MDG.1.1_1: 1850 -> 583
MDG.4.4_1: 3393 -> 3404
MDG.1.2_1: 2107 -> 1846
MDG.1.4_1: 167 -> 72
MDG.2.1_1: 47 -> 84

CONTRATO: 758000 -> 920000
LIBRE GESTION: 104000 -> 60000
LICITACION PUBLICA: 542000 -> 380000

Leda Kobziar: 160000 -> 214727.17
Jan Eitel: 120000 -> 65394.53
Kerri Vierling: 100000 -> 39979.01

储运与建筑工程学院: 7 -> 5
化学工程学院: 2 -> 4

--

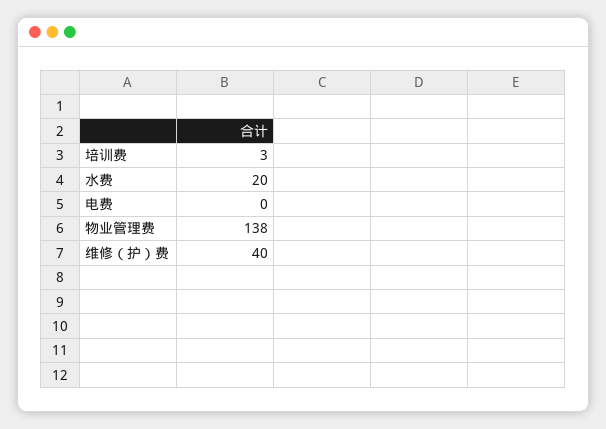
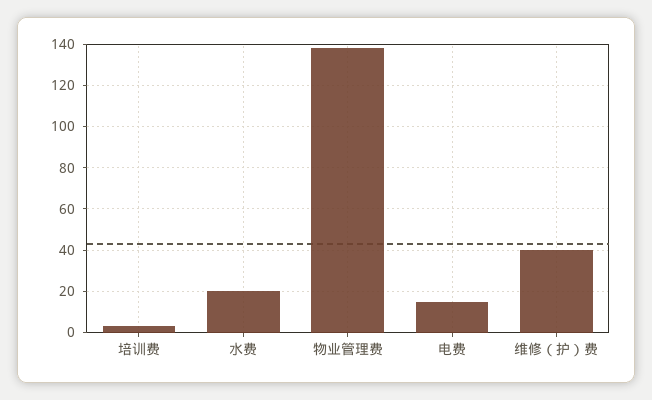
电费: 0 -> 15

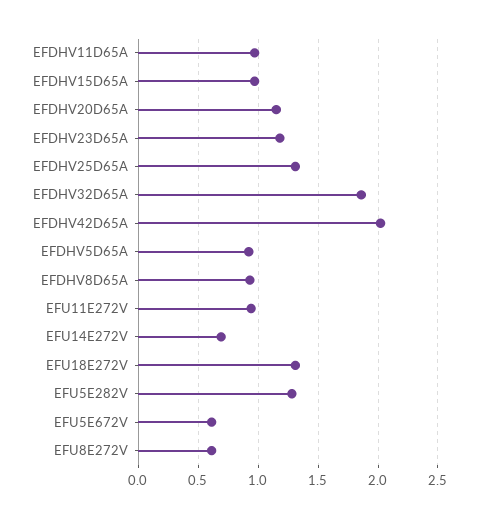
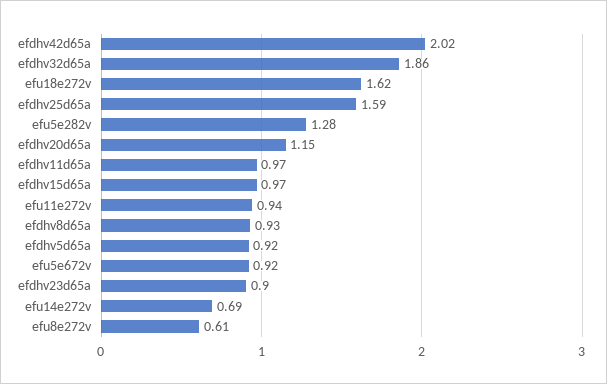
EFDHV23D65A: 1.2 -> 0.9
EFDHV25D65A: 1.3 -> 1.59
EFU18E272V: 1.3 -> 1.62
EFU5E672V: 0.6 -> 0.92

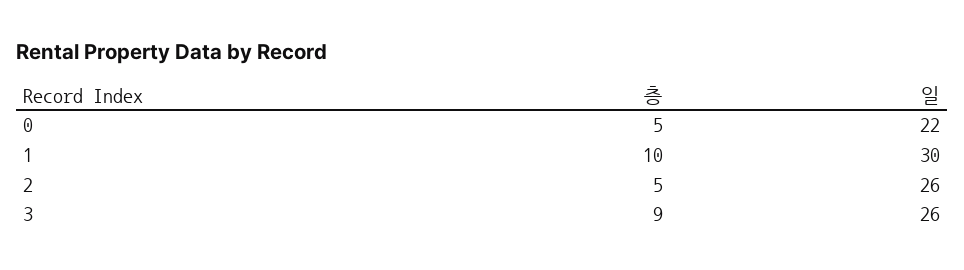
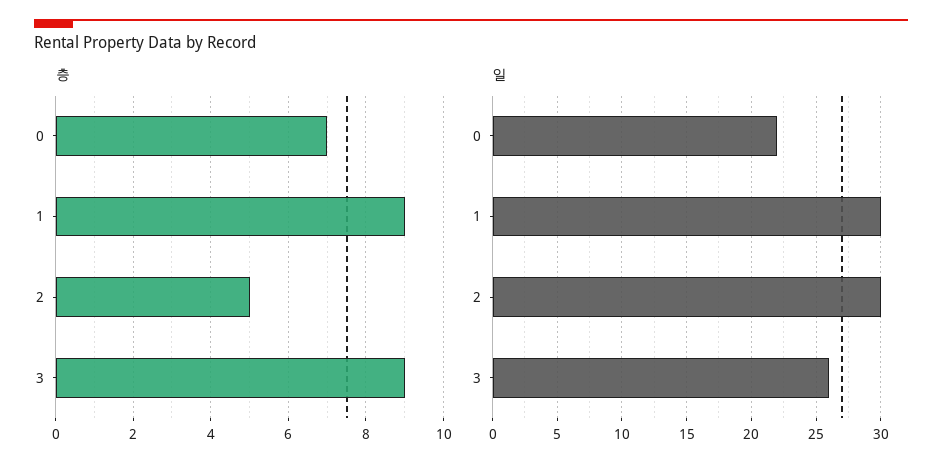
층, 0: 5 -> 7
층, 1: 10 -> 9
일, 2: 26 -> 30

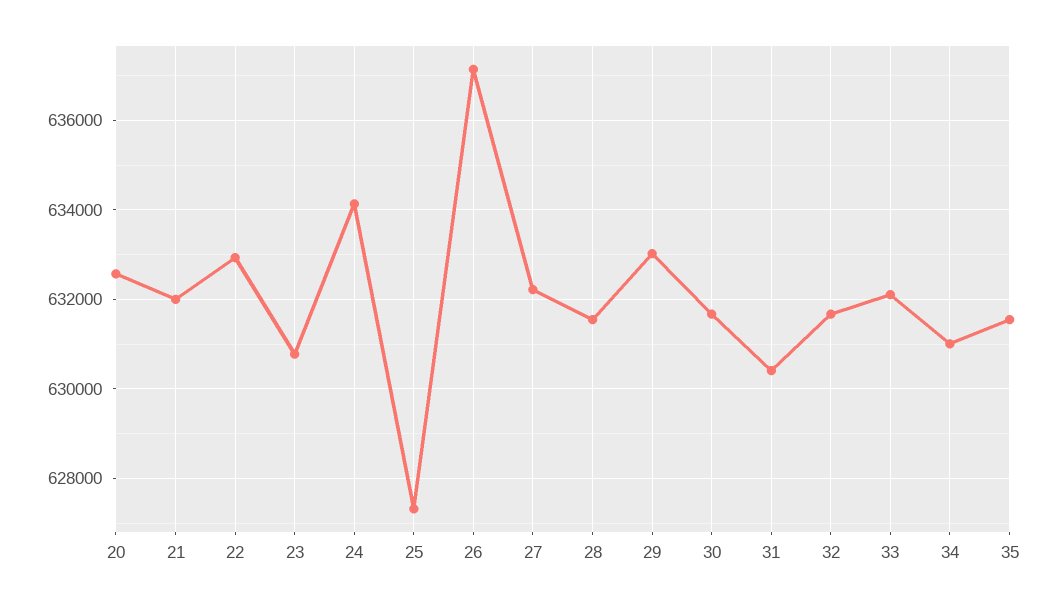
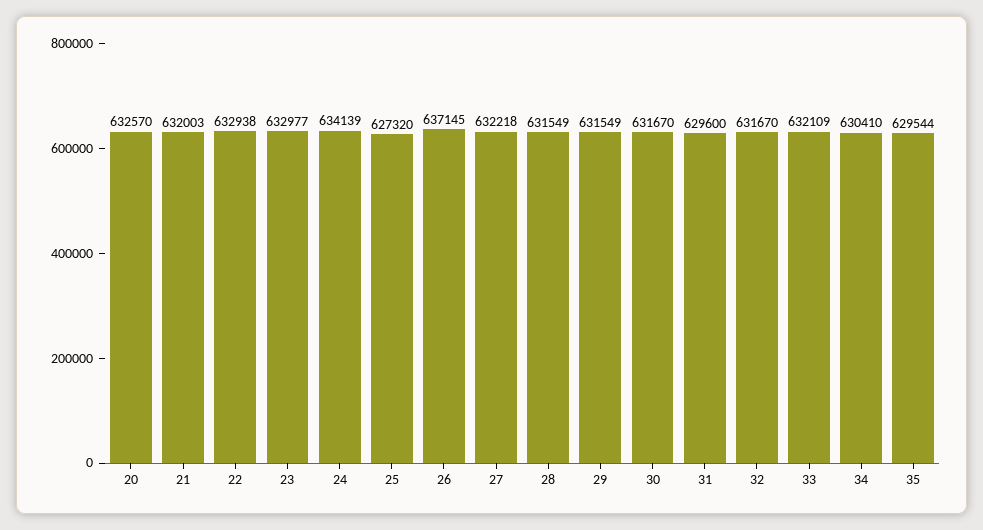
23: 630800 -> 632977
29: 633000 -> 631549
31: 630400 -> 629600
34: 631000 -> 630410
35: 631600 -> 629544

What you have to do:
Word for word, restate the lines of the data above that fall between the line holding "23: 630800 -> 632977" and the line holding "35: 631600 -> 629544", inclusive, and no other lines.

Result for this exercise:
23: 630800 -> 632977
29: 633000 -> 631549
31: 630400 -> 629600
34: 631000 -> 630410
35: 631600 -> 629544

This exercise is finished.